Banks make money off fees and loan interest, which could make some of these community banking initiatives run contrary to the main goal of profitability, said Danso, the Cal State L.A. professor. Then it becomes more of a moral question.
"Banks, given enough incentive, could develop products for these communities to benefit and to help them move toward a higher economic success," he said. "If somebody doesn't have money, do you not take care of them because they don't have money, especially if it's due to systemic issues?”

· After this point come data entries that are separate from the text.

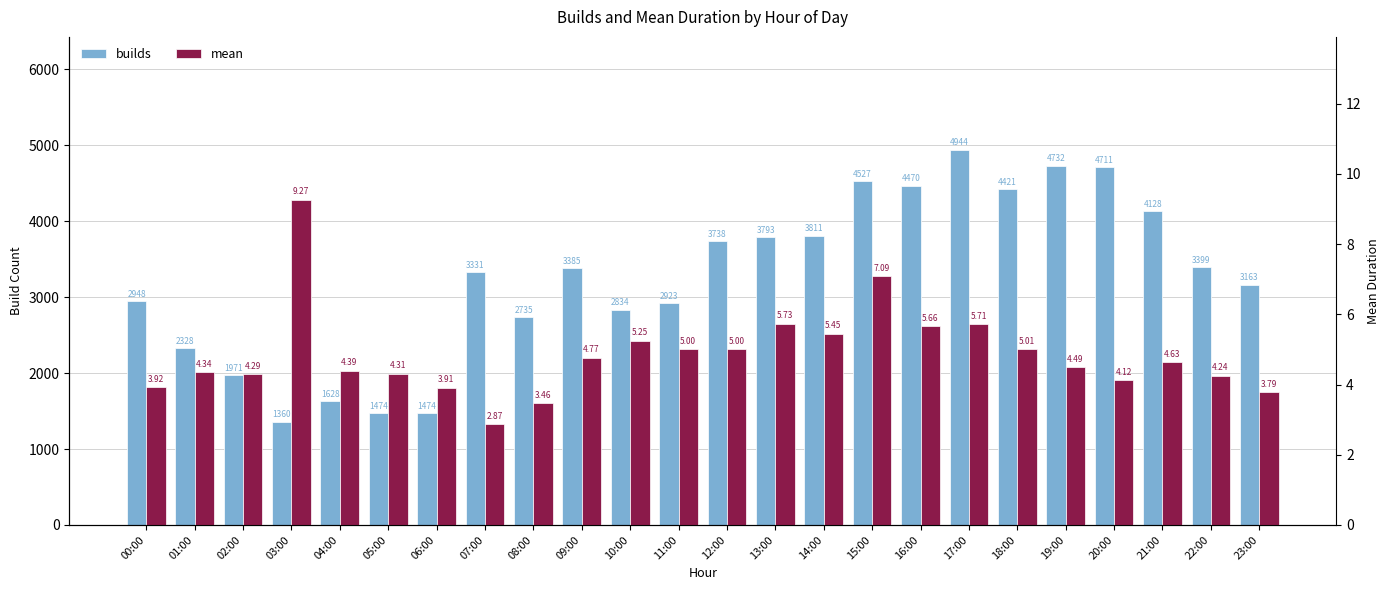

Rank the series by their average value, from highest to lowest.

builds, mean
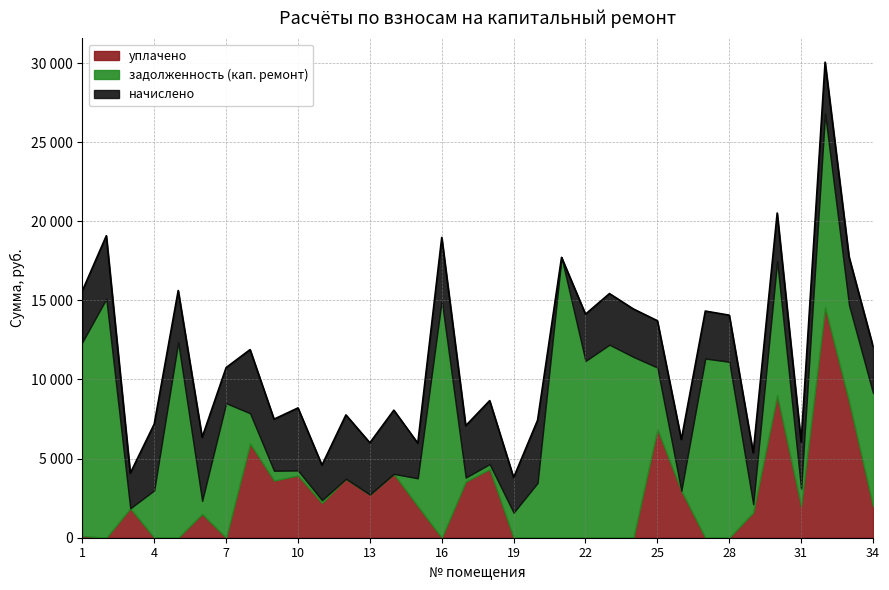

Between which two adjacent categories do задолженность (кап. ремонт) and уплачено first intersect?

2 and 3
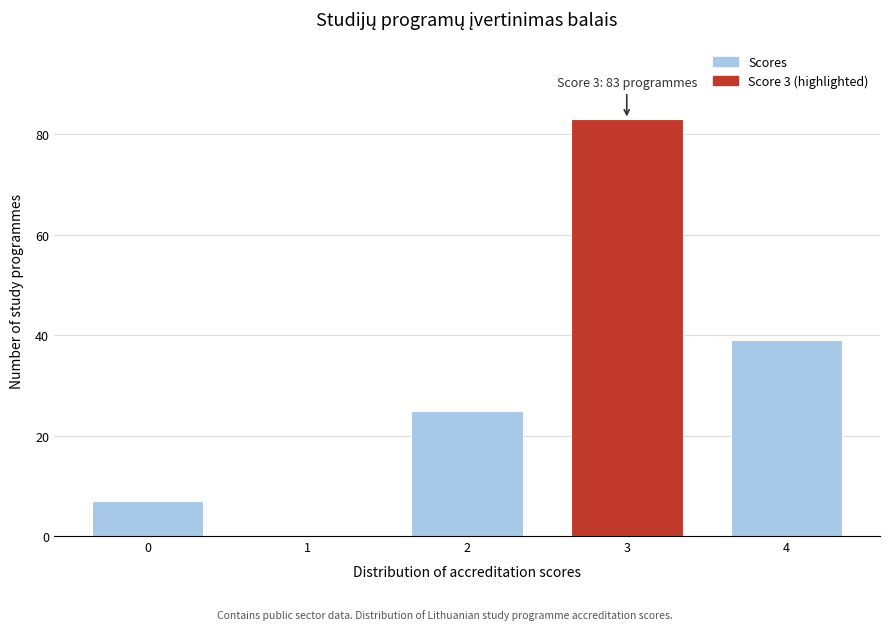

Reading left to right, what are all the values shown in this chart?

0=7	1=0	2=25	3=83	4=39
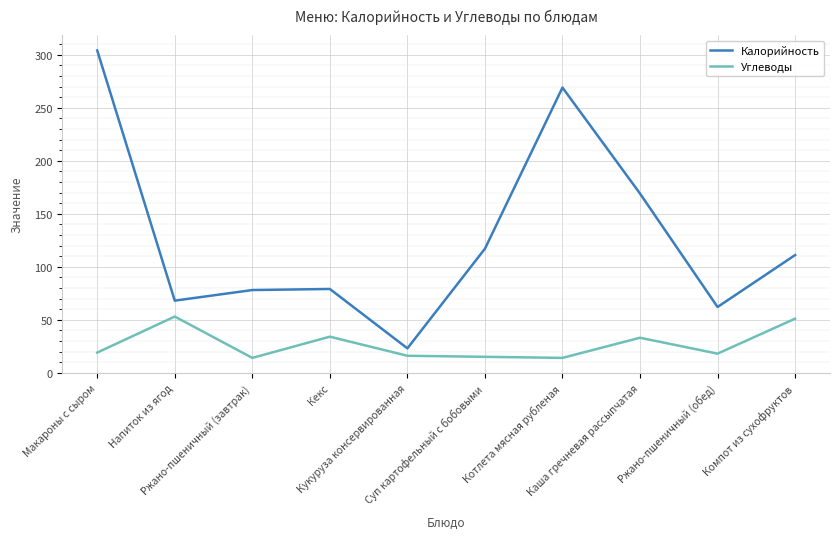

True or false: Углеводы and Калорийность cross at least once.

False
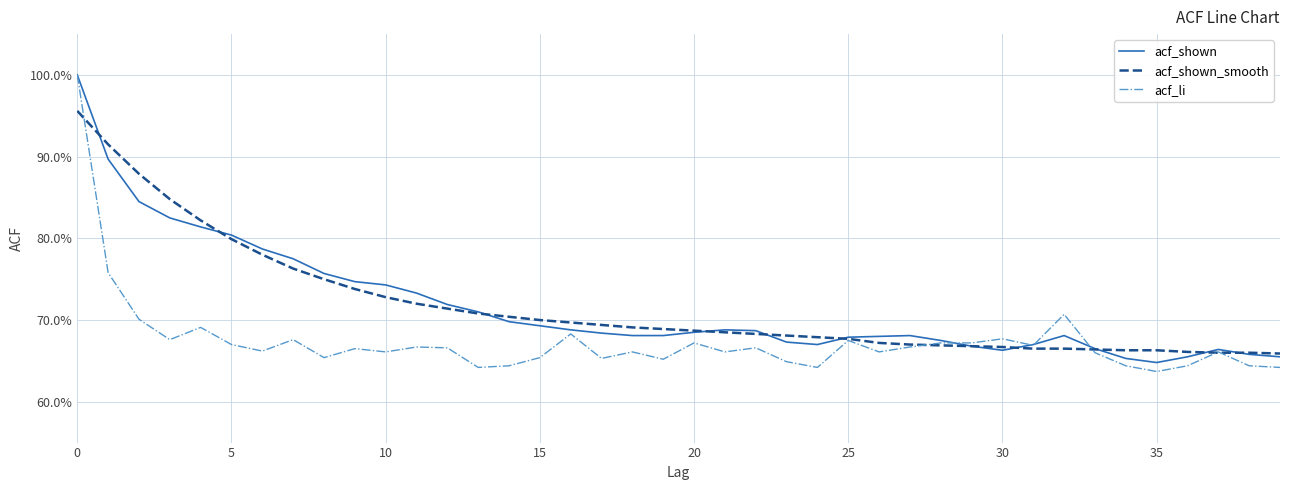

What are all the series names shown in the legend?

acf_shown, acf_shown_smooth, acf_li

Alice Rodriguez, head of community impact at Chase, said serving the needs of communities and turning a profit don't have to be mutually exclusive.
"Can you do both? Yes," she said. "I just think you have to be very intentional about how you approach it."
Adetona of South L.A. wants banks to focus not just on flashy initiatives but also on caring about the individuals in the communities they say they want to help. She'd like longstanding personal relationships to count for something when the bank weighs a loan application. She'd like for banks to figure out how to provide straightforward opportunities and services to more people without the looming specter of surprise penalties.
"If they would do that, then they wouldn't need to say, 'I’m going to spend such and such money to invest in the community," she said. "That's good, but just do right."